One day after global markets took a nosedive and U.S. stocks plunged more than 500 points, investors breathed a temporary sigh of relief as employers added 117,000 jobs in July, while the unemployment rate dipped to 9.1 percent, according to the Labor Department on Friday morning.
On Wall Street, stocks initially surged on the better-than-expected report one day after the market's worst trading day since 2008. Friday’s jobs numbers “are critical to quell the turmoil in financial markets and shore up flagging confidence,” said Mark Zandi, chief economist at Moody’s Analytics. “The job gain and tick down in unemployment suggests that the economy will skirt recession.”
Also encouraging from July’s report is the upward revision in the job gains during the previous two months, which showed that hiring wasn’t as weak as first estimated. Net upward revisions to the previous two months added another 56,000 to employment. The economy added 53,000 jobs in May, up from an earlier estimate of 25,000, and 46,000 in June, up from 18,000. Still, June's total was the weakest in nine months.
Private-sector positions increased by 154,000 jobs, while the government sector shed 37,000 jobs, the ninth straight decline. Jobs increased in health care (31,000), retail (26,000) and manufacturing (24,000). Factory payrolls jumped by 24,000 in July after an 11,000 gain in the previous month. Construction employment rose by 8,000 workers, the biggest gain since February.
The jobless rate declined as 193,000 people left the labor force and the number of unemployed dropped by 156,000. The economy has created an average of 133,000 monthly jobs in 2011 compared with the 78,000 monthly average in 2010, an obvious improvement, notes Peter Boockvar, managing director and equity strategist at Miller Tabak + Co., an institutional trading firm. Still, it’s well below the 200,000 to 300,000 jobs needed each month to quickly improve the damage done during the financial crisis.
Not all economists are as bullish as Zandi. Earlier this week, Martin Feldstein, a Harvard University economics professor, told Bloomberg News there’s a 50 percent chance that the economy will slip into a double-dip recession.

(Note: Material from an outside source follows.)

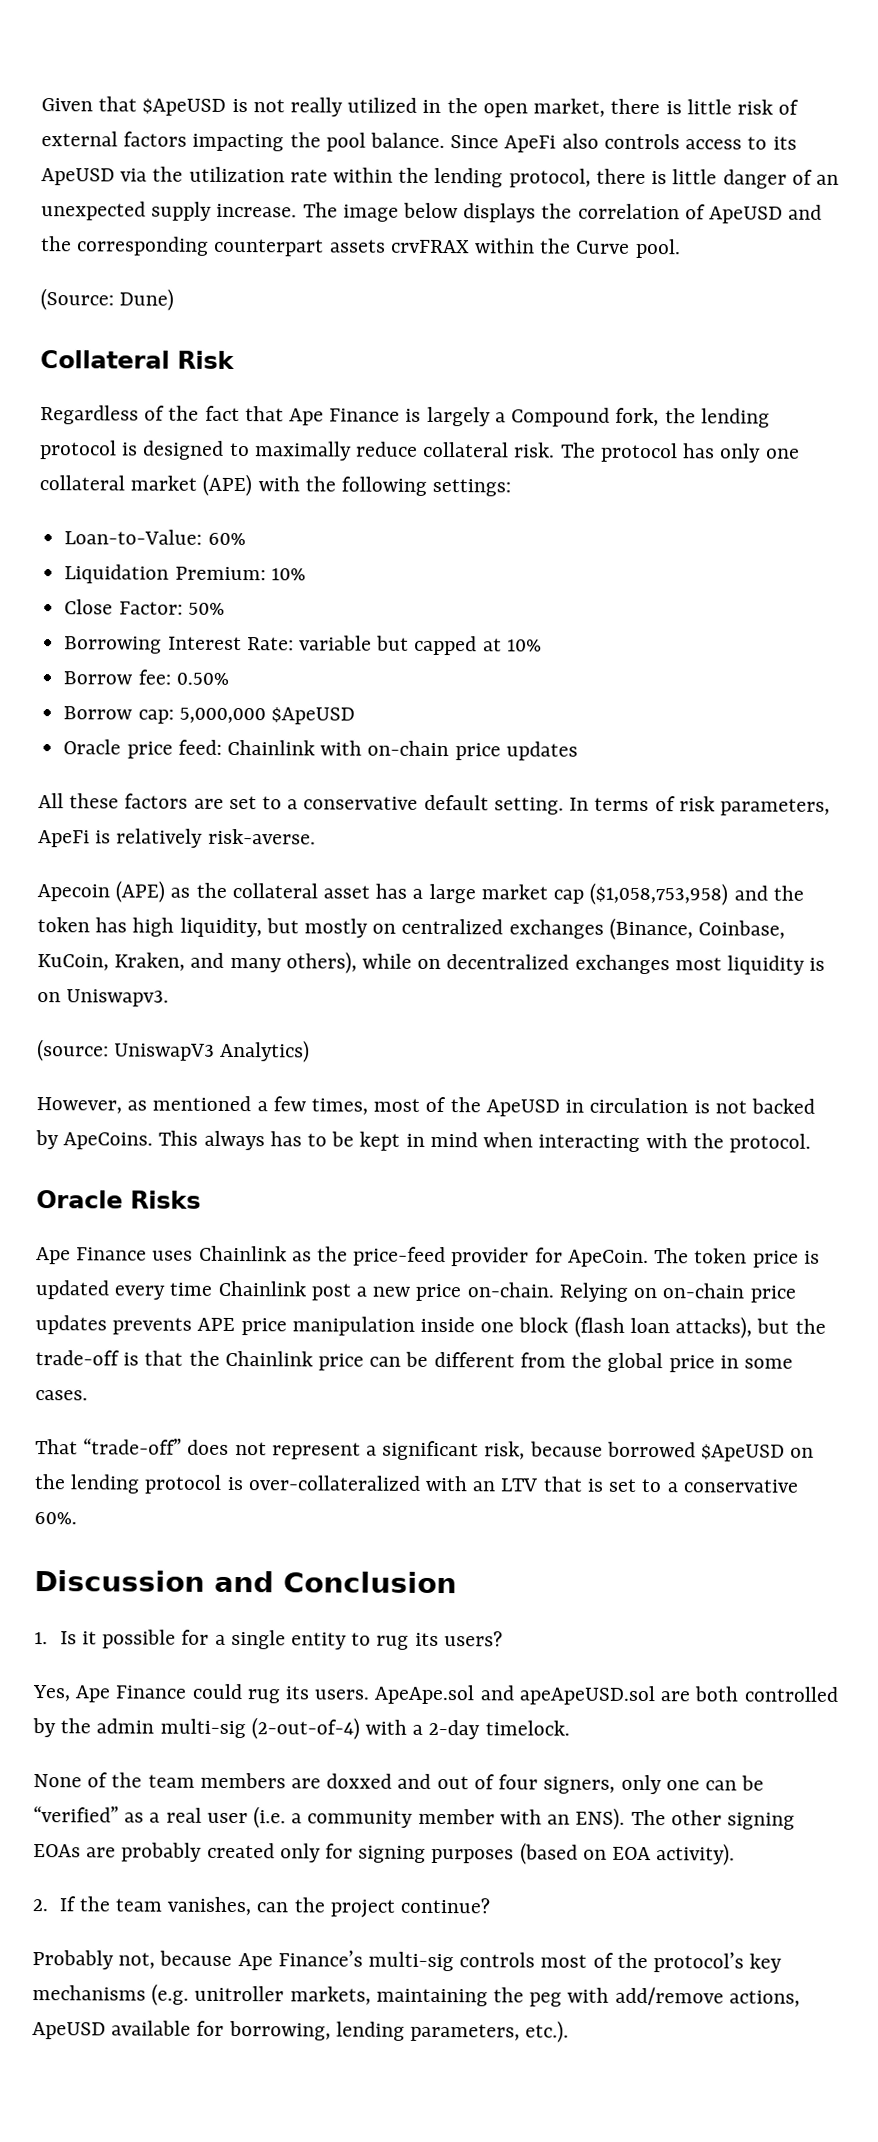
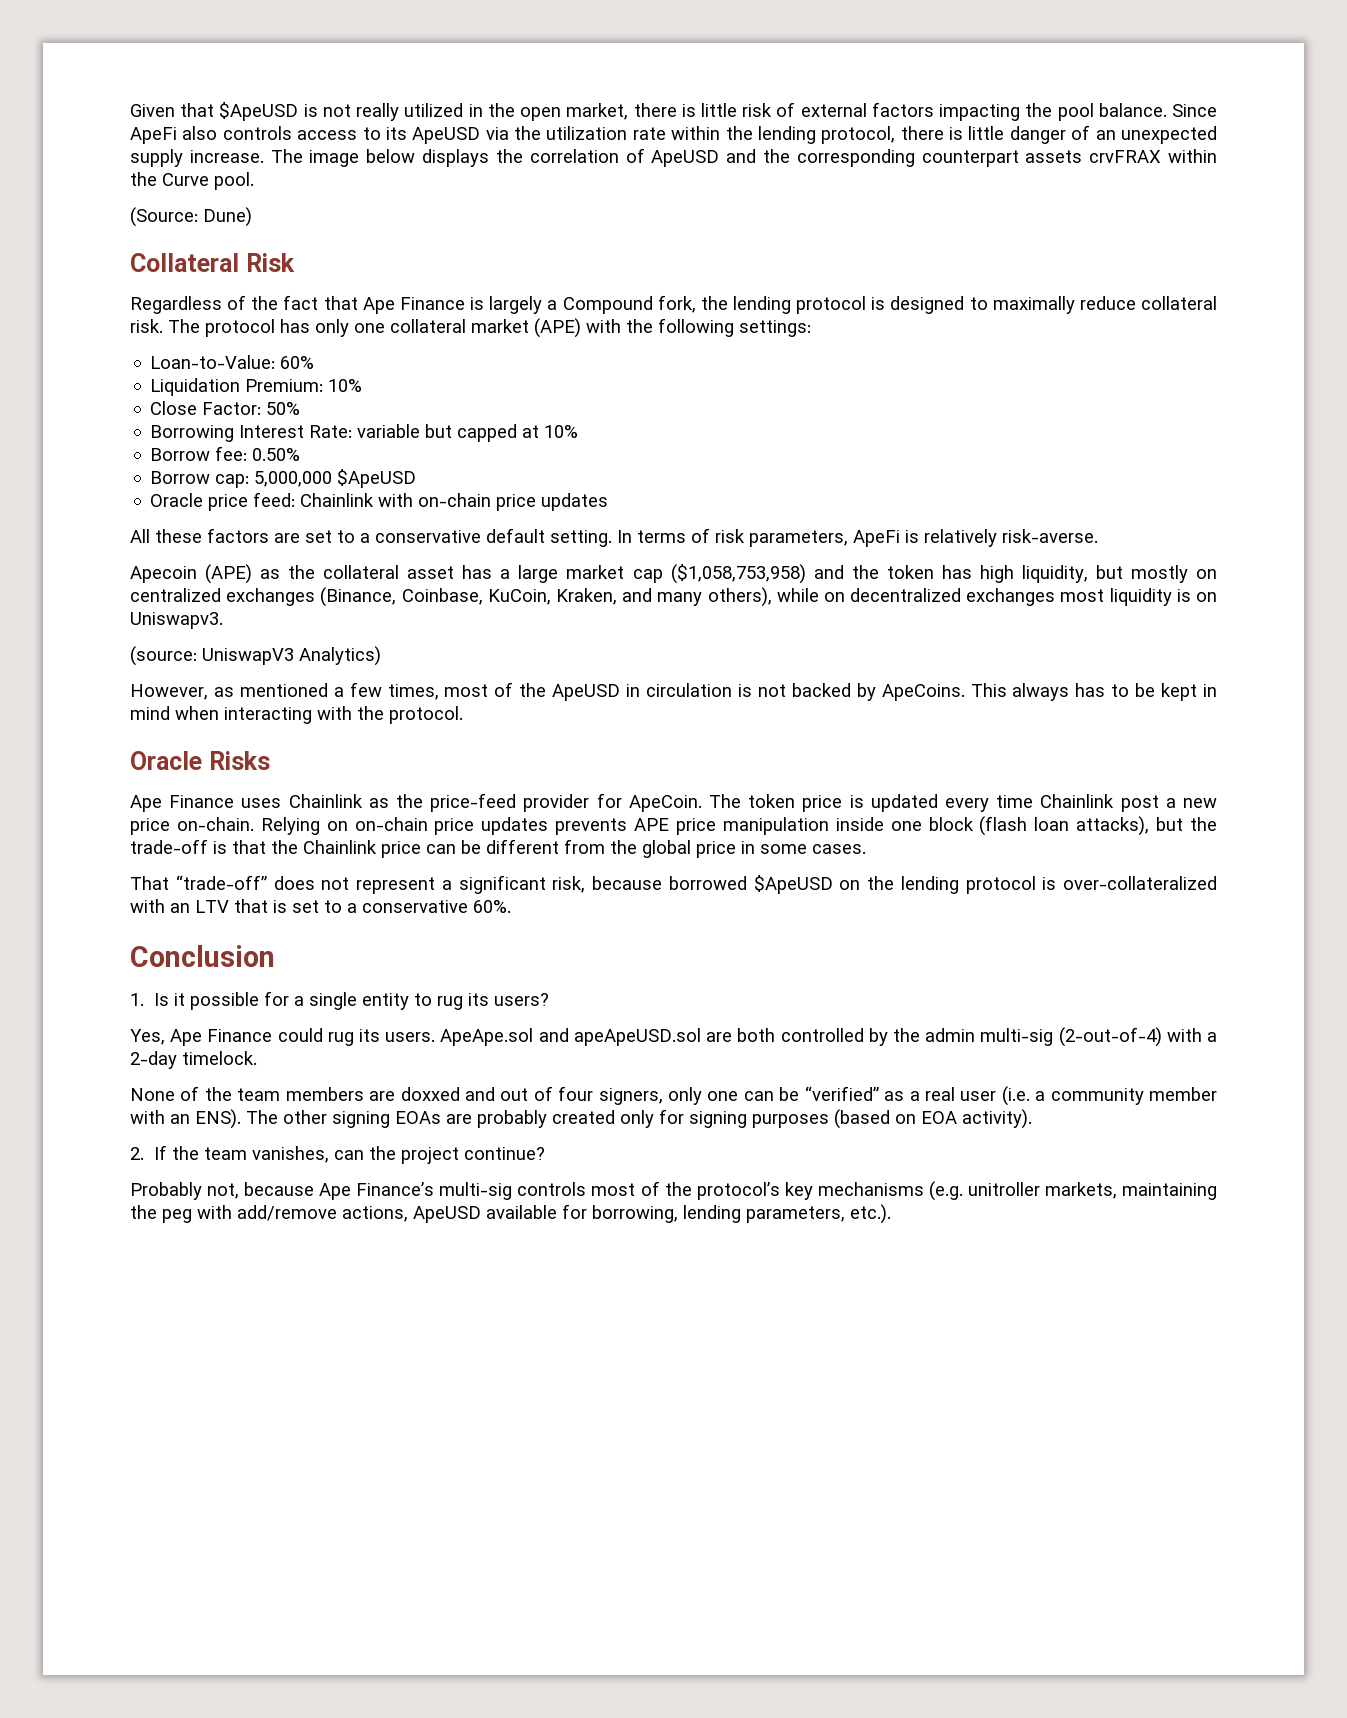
[34,1570,274,1593] Discussion and -> (511, 906) none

Since his remarks three days ago, there has been a string of bad news. “The odds of a new recession have clearly increased and I believe now are more than 50 percent,” he told The Fiscal Times.
The labor market remains weak. The unemployment rate has floated above 8 percent for 30 straight months, the longest stretch of joblessness since the Great Depression. The number of long-term unemployed (those jobless for 27 weeks and over) remained at 6.2 million and accounted for 44.4 percent of the 13.9 million Americans unemployed.
The U.S. economy is struggling and trying to weather the storm created by higher oil prices, fallout from the Japanese earthquake, and the hit to confidence from the debt ceiling debacle. The economy expanded at a meager 0.8 percent annual rate in the first six months of this year, the slowest pace since the recession officially ended, causing fears that the economy could fall back into a recession only two years after it was officially over.
“The bigger picture is that two years after the recession ended the labor market has not really recovered at all, and may even have gone backwards,” said Paul Dales, economist with Capital Economics. “Even though immediate recession fears may fade a little on the back of this report, the key point is that the economy is still struggling and will continue to do so next year.”